## Record excerpts
=-=-=-=-=

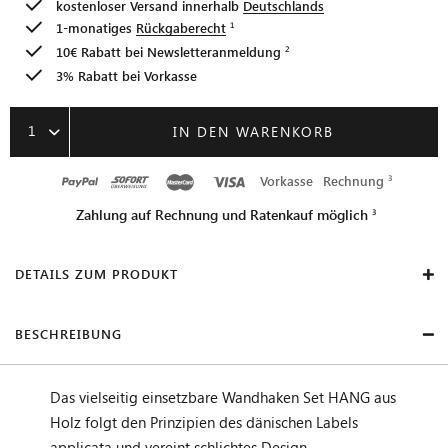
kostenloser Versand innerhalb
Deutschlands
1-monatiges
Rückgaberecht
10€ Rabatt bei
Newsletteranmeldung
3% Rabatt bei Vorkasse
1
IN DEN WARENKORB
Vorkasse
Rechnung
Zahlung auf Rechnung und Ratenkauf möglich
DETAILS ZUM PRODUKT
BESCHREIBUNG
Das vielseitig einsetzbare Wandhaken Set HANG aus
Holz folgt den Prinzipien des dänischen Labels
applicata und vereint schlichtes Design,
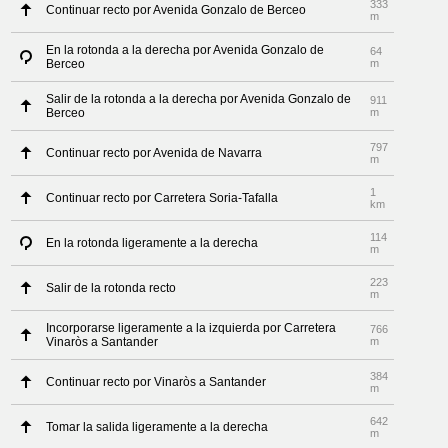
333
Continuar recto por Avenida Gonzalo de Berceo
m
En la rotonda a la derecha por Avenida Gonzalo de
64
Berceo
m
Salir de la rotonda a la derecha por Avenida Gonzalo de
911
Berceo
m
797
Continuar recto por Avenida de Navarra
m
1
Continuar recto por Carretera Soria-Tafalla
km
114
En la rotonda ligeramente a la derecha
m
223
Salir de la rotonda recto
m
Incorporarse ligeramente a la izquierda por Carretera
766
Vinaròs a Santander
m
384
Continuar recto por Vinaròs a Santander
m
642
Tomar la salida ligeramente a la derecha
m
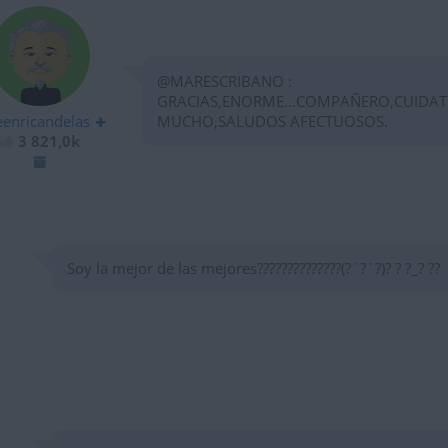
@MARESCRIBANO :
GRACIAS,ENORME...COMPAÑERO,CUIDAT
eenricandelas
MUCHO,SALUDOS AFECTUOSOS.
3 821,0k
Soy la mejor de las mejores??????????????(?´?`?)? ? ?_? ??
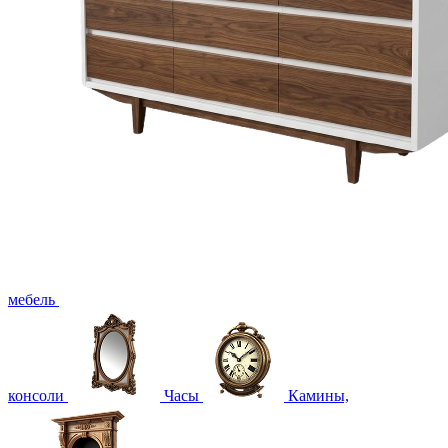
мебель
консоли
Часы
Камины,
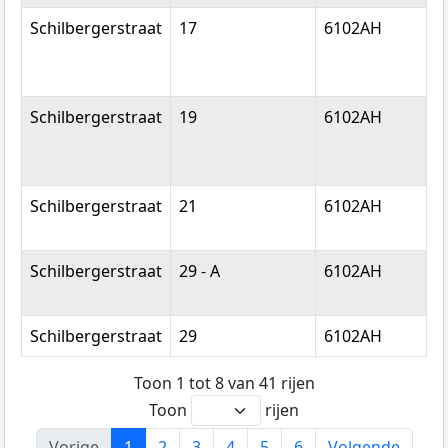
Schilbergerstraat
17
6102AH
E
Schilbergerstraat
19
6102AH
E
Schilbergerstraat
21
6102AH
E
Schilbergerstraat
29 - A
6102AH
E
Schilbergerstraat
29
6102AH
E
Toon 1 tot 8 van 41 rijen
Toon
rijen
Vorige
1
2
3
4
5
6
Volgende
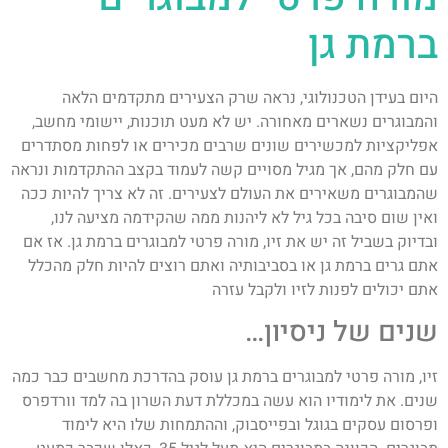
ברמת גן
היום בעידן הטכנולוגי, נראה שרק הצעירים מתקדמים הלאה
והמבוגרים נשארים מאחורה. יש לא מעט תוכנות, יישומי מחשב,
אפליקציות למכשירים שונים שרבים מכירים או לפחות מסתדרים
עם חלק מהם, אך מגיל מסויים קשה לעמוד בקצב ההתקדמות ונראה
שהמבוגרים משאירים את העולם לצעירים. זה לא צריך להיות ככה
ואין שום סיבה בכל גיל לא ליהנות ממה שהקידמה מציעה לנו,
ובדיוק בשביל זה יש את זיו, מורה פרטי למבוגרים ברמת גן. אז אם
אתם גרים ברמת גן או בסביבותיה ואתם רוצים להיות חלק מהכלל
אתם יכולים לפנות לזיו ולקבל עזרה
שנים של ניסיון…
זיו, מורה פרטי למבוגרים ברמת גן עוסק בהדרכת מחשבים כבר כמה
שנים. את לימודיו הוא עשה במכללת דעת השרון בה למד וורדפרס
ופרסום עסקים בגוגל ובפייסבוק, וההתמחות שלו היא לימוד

=-=-=-=-=

## Aim of the task
Which lines above contain the word "Avenida"? Show each of them in full.

## Exercise response
Continuar recto por Avenida Gonzalo de Berceo
En la rotonda a la derecha por Avenida Gonzalo de
Salir de la rotonda a la derecha por Avenida Gonzalo de
Continuar recto por Avenida de Navarra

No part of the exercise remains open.